--- Stated task ---
Quote the rows below word for word, starting with the first line and continuing through the line that contains "scientific name: Muscicapa striata". Include both end lines.

Raw records
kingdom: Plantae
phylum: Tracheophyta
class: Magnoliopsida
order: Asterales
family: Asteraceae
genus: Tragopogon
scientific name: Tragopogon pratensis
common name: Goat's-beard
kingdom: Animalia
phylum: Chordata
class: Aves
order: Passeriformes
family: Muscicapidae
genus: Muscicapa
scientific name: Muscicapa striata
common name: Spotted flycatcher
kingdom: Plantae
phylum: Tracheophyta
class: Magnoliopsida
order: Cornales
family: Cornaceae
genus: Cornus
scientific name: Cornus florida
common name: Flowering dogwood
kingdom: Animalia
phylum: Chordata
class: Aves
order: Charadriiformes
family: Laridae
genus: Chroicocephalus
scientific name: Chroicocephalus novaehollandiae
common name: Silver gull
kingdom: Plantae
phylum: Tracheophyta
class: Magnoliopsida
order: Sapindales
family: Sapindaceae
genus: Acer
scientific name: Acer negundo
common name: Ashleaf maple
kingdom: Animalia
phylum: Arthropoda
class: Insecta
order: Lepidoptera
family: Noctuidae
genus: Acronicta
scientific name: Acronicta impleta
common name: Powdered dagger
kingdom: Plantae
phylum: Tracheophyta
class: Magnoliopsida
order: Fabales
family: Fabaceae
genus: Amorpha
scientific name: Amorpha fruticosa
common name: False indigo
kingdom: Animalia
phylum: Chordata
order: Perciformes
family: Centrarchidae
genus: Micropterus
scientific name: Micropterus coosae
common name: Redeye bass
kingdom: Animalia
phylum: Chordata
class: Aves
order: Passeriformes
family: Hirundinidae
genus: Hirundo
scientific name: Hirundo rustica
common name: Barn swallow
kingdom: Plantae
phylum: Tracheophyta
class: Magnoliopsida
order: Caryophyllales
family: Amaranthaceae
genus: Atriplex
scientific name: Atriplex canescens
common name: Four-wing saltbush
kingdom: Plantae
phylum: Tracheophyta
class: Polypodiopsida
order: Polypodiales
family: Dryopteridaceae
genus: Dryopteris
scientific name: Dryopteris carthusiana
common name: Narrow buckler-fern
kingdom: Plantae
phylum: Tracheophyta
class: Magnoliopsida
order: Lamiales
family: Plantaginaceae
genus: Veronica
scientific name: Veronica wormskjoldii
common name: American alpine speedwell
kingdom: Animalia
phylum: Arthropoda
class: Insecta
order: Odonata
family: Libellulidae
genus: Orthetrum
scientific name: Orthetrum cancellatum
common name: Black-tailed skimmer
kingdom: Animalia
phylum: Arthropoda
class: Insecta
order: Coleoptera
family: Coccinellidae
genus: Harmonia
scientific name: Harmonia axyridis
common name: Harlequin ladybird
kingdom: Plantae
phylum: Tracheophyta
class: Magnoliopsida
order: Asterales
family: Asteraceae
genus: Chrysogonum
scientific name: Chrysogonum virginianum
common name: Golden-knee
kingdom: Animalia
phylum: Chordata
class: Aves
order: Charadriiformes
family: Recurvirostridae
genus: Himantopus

--- Answer below ---
kingdom: Plantae
phylum: Tracheophyta
class: Magnoliopsida
order: Asterales
family: Asteraceae
genus: Tragopogon
scientific name: Tragopogon pratensis
common name: Goat's-beard
kingdom: Animalia
phylum: Chordata
class: Aves
order: Passeriformes
family: Muscicapidae
genus: Muscicapa
scientific name: Muscicapa striata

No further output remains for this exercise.